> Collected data
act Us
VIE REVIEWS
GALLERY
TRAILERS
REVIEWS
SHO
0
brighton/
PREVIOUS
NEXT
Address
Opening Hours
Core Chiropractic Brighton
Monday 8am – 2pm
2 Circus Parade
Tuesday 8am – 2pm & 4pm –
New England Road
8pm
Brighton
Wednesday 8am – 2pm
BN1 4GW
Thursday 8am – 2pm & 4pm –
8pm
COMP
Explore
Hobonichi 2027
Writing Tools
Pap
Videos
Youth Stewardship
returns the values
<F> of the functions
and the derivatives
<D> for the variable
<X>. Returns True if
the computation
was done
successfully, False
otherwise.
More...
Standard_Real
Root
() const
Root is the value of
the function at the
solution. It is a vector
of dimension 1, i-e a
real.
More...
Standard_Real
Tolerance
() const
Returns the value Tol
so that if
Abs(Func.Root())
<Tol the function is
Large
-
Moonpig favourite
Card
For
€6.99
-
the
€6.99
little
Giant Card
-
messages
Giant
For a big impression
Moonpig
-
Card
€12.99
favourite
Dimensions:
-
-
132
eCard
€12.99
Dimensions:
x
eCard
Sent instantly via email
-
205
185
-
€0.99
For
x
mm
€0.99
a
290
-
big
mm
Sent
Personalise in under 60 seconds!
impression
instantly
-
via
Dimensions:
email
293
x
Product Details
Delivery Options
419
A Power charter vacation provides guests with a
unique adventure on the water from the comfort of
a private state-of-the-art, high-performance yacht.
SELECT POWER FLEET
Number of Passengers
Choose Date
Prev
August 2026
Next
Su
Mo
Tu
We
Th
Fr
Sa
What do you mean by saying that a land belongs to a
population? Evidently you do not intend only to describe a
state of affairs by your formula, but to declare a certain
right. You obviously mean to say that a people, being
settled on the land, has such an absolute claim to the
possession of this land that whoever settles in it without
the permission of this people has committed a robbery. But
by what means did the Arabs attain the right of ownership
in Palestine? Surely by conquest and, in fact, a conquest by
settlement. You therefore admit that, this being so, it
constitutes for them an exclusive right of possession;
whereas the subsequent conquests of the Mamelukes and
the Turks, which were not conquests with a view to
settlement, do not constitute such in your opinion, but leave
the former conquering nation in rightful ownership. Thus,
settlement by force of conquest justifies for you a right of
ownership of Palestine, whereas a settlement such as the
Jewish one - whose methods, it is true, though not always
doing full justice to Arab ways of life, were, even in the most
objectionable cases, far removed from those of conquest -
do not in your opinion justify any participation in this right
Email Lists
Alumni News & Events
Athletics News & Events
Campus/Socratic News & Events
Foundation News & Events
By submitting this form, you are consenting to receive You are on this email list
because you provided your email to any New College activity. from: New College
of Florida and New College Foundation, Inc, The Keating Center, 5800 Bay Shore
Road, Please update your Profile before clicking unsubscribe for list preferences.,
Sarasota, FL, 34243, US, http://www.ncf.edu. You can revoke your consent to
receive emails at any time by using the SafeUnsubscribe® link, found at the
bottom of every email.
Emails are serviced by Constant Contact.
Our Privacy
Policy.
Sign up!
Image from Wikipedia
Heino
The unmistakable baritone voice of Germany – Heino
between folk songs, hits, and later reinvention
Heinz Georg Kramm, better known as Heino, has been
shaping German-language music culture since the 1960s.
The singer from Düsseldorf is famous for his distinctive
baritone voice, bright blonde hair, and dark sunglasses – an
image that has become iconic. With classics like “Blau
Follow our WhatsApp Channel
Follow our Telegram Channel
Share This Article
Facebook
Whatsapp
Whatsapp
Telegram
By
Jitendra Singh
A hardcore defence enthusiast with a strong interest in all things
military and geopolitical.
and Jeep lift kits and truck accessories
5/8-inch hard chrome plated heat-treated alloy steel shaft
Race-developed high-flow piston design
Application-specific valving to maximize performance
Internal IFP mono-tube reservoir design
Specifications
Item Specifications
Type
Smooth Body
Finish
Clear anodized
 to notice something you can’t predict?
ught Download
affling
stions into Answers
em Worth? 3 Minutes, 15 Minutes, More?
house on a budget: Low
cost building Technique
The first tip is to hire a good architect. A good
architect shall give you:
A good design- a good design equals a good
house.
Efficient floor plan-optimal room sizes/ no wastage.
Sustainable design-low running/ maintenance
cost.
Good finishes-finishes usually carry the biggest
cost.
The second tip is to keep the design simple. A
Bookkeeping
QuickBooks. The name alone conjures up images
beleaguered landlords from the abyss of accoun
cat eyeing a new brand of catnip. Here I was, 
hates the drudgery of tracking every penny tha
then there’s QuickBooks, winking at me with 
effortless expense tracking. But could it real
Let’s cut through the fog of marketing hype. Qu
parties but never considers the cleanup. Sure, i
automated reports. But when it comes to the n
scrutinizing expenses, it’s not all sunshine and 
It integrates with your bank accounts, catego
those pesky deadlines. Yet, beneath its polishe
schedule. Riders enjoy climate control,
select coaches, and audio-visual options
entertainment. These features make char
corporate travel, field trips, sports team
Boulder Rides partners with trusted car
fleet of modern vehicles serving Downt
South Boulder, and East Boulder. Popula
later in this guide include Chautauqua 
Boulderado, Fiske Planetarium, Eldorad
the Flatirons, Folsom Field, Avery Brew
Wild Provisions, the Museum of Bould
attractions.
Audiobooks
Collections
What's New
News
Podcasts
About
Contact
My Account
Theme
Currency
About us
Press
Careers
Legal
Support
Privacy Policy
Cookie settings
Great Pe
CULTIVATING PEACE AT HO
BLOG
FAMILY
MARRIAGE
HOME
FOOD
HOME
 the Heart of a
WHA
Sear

> PROBLEM STATEMENT
Reproduce the lines of the items word for word, starting from the first line and ending with the line that contains "ownership of Palestine, whereas", including that line.

> TASK SOLUTION
act Us
VIE REVIEWS
GALLERY
TRAILERS
REVIEWS
SHO
0
brighton/
PREVIOUS
NEXT
Address
Opening Hours
Core Chiropractic Brighton
Monday 8am – 2pm
2 Circus Parade
Tuesday 8am – 2pm & 4pm –
New England Road
8pm
Brighton
Wednesday 8am – 2pm
BN1 4GW
Thursday 8am – 2pm & 4pm –
8pm
COMP
Explore
Hobonichi 2027
Writing Tools
Pap
Videos
Youth Stewardship
returns the values
<F> of the functions
and the derivatives
<D> for the variable
<X>. Returns True if
the computation
was done
successfully, False
otherwise.
More...
Standard_Real
Root
() const
Root is the value of
the function at the
solution. It is a vector
of dimension 1, i-e a
real.
More...
Standard_Real
Tolerance
() const
Returns the value Tol
so that if
Abs(Func.Root())
<Tol the function is
Large
-
Moonpig favourite
Card
For
€6.99
-
the
€6.99
little
Giant Card
-
messages
Giant
For a big impression
Moonpig
-
Card
€12.99
favourite
Dimensions:
-
-
132
eCard
€12.99
Dimensions:
x
eCard
Sent instantly via email
-
205
185
-
€0.99
For
x
mm
€0.99
a
290
-
big
mm
Sent
Personalise in under 60 seconds!
impression
instantly
-
via
Dimensions:
email
293
x
Product Details
Delivery Options
419
A Power charter vacation provides guests with a
unique adventure on the water from the comfort of
a private state-of-the-art, high-performance yacht.
SELECT POWER FLEET
Number of Passengers
Choose Date
Prev
August 2026
Next
Su
Mo
Tu
We
Th
Fr
Sa
What do you mean by saying that a land belongs to a
population? Evidently you do not intend only to describe a
state of affairs by your formula, but to declare a certain
right. You obviously mean to say that a people, being
settled on the land, has such an absolute claim to the
possession of this land that whoever settles in it without
the permission of this people has committed a robbery. But
by what means did the Arabs attain the right of ownership
in Palestine? Surely by conquest and, in fact, a conquest by
settlement. You therefore admit that, this being so, it
constitutes for them an exclusive right of possession;
whereas the subsequent conquests of the Mamelukes and
the Turks, which were not conquests with a view to
settlement, do not constitute such in your opinion, but leave
the former conquering nation in rightful ownership. Thus,
settlement by force of conquest justifies for you a right of
ownership of Palestine, whereas a settlement such as the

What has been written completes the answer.